E3141 - COM (2006) 183 final : Proposition de décision du Conseil relative à signature au nom de la Communauté européenne, et à l'application provisoire de l'accord sous forme d'échange de lettres relatif à la prorogation du protocole fixant les possibilités de pêche et la contrepartie financière prévues dans l'accord entre la Communauté économique européenne et le gouvernement de la République de Guinée-Bissau concernant la pêche au large de Guinée-Bissau pour la période allant du 16 juin 2006 au 15 juin 2007.
Adoption définitive le 11 juillet 2006.
E3169 - COM (2006) 242 final : Proposition de règlement du Conseil portant modification de l'annexe IV du règlement (CE) n° 850/2004 du Parlement européen et du Conseil concernant les polluants organiques persistants et modifiant la directive 79/117/CEE.
Adoption définitive le 18 juillet 2006.
E3197 - COM (2006) 393 final : Proposition de règlement du Conseil modifiant le règlement (CE) n° 234/2004 du Conseil imposant certaines mesures restrictives à l'égard du Libéria et abrogeant le règlement (CE) n° 1030/2003.
Adoption définitive le 24 juillet 2006.
6
TEXTE SOUMIS AU SÉNAT EN APPLICATION DE L'ARTICLE 88-4 DE LA CONSTITUTION
Mme la présidente.
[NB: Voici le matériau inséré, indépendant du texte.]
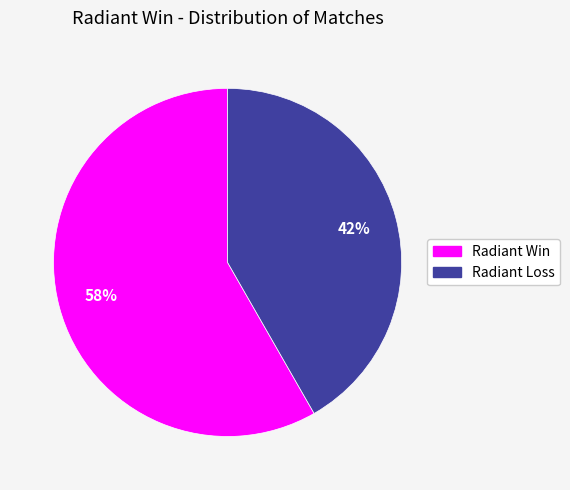

To the nearest percent, what is the average slice percentage?

50%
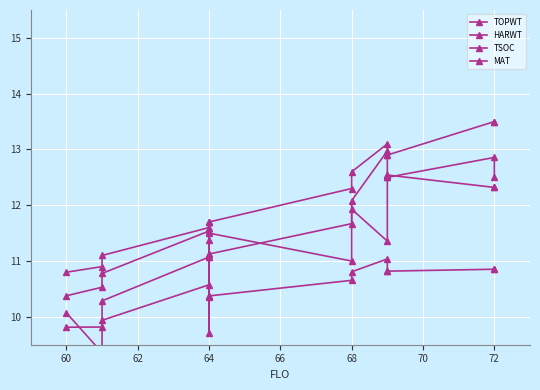

True or false: TOPWT and MAT cross at least once.

False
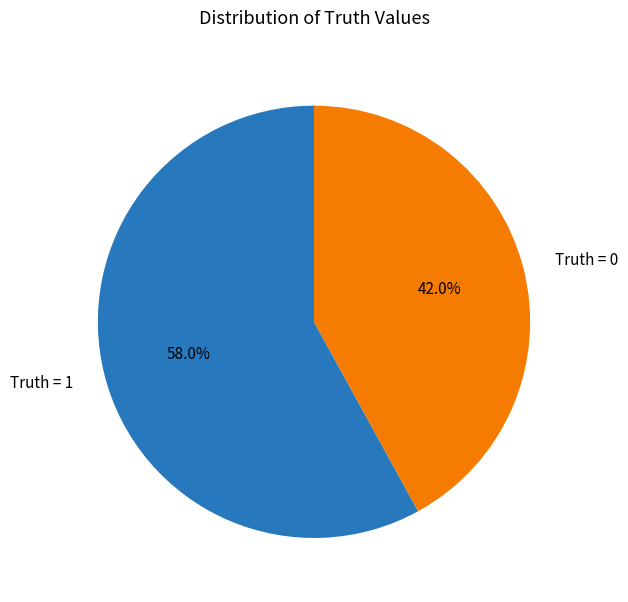

Rank the categories by value from highest to lowest.

Truth = 1, Truth = 0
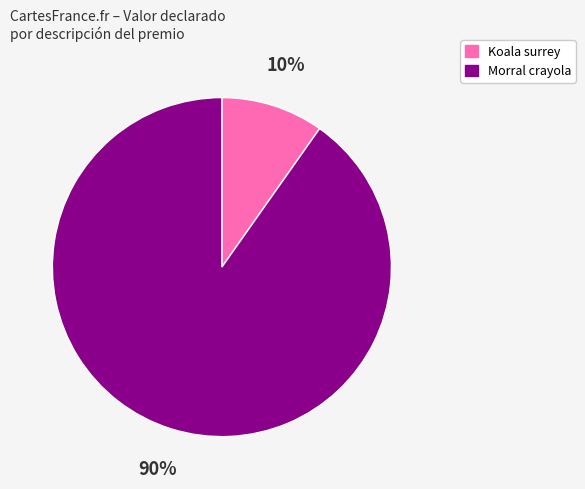

To the nearest percent, what is the average slice percentage?

50%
J'ai reçu de M. le Premier ministre le texte suivant, soumis au Sénat par le Gouvernement, en application de l'article 88-4 de la Constitution :
- Proposition de règlement du Conseil modifiant la définition de certains contingents d'importation de viande bovine de haute qualité.
Ce texte sera imprimé sous le n° E-3238 et distribué.
7
ordre du jour
Mme la présidente. Voici quel sera l'ordre du jour de la prochaine séance publique, précédemment fixée au mardi 19 septembre 2006, à dix heures, quinze heures et le soir :
Suite de la discussion du projet de loi (n° 433, 2005-2006) relatif à la prévention de la délinquance.
Rapport (n° 476, 2005-2006) de M. Jean-René Lecerf, fait au nom de la commission des lois.
Avis (n° 477, 2005-2006) présenté par M. Nicolas About, au nom de la commission des affaires sociales.
Le délai limite pour le dépôt des amendements est expiré.
Personne ne demande la parole ?...
La séance est levée.
(La séance est levée le vendredi 15 septembre 2006, à zéro heure quinze.)